Persoalannya, satu sisi MK menyatakan UU Cipta Kerja masih dinyatakan berlaku selama tenggang waktu 2 tahun. Sisi lain, terhadap perkara-perkara pengujian materil UU Cipta Kerja, MK pernah memutuskan menyatakan Niet Ontvankelijke Verklaard (NO) atau tidak diterima dengan pertimbangan hukum UU Cipta Kerja telah dinyatakan inkonstitusional bersyarat dan putusan dimaksud mempunyai kekuatan hukum mengikat sejak diucapkan.

Terhadap permohonan pengujian materil tersebut tidak relevan lagi untuk dilanjutkan pemeriksaannya. Sebab, objek permohonan yang diajukan Pemohon tidak lagi sebagaimana substansi undang-undang yang dimohonkan pengujiannya. Karena itu, terhadap permohonan pengujian materil a quo harus dinyatakan kehilangan objek dan permohonan para Pemohon dipandang tidak relevan, sehingga tidak dipertimbangkan lebih lanjut.

“Jadi perkara ini menjadi sangat penting bagi MK untuk memeriksa dan memutus serta menjawab status keberlakuan materi muatan UU No.11 Tahun 2020. Apakah MK masih berwenang menguji materi muatan UU No.11 Tahun 2020 setelah terbitnya Putusan No.91/PUU-XVIII/2020?” (Baca Juga: MK Putuskan 11 Pengujian UU Cipta Kerja Lain Kehilangan Objek)

Menurutnya, akan terus menjadi pertanyaan, apabila materi muatan UU Cipta Kerja yang masih dinyatakan mempunyai kekuatan hukum mengikat (berlaku) dan menimbulkan kerugian hak konstitusional warga negara (para pemohon), tapi materinya tidak dapat diuji konstitusionalitasnya. “Bukankah itu bentuk pelanggaran Konstitusi? UUD Tahun 1945 mengamanatkan kepada MK yang memiliki peran sebagai The Guardian of Constitution, The Protector of Citizens Constitutional Rights, The Protector of Human Rights,” kritiknya.  

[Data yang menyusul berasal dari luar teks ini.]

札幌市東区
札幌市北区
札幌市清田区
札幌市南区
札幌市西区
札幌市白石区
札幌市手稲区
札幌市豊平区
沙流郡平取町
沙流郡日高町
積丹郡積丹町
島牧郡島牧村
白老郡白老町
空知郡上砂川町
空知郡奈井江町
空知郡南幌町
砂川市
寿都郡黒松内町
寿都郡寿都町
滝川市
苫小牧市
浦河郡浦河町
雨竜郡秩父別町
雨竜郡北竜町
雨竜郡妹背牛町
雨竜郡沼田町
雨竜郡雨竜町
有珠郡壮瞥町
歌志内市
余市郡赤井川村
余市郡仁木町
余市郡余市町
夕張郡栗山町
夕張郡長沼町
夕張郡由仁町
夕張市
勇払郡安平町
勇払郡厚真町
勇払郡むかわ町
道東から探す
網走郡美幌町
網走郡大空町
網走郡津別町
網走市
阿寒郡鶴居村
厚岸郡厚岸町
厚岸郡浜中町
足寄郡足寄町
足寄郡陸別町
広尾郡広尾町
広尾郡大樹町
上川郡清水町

Untuk diketahui, Pasal 53 UU Administrasi Pemerintahan sering dipakai warga negara untuk menguji sikap atau tindakan pejabat/badan tata usaha negara termasuk merespons permohonan perizinan hingga jangka waktu tertentu. Jika peraturan tidak menentukan batas waktunya, batas waktu yang disebut maksimal 10 hari kerja sejak permohonan diterima pejabat TUN. Jika pejabat bersangkutan mendiamkan atau tidak merespons permohonan hingga jangka waktu tertentu habis, permohonan dianggap dikabulkan secara hukum. Ini yang lazim disebut fiktif positif. 

Selanjutnya, pemohon dapat mengajukan permohonan ke pengadilan (PTUN) agar badan/pejabat tersebut bersikap atau mengambil keputusan/tindakan. Pengadilan wajib memutuskan paling lama 21 hari kerja sejak permohonan diajukan. Badan dan/atau Pejabat Pemerintahan wajib menetapkan Keputusan untuk melaksanakan putusan Pengadilan paling lama 5 hari kerja sejak putusan ditetapkan.  

Lembaga fiktif positif adalah kebalikan fiktif negatif yang selama ini dianut UU No. 5 Tahun 1986 tentang Pengadilan Tata Usaha Negara dan dua Undang-Undang perubahannya (terakhir dengan UU No. 51 Tahun 2009). UU PTUN dan perubahannya tersebut menganut prinsip fiktif negatif jika pejabat mendiamkan permohonan warga negara berarti permohonan itu dianggap ditolak.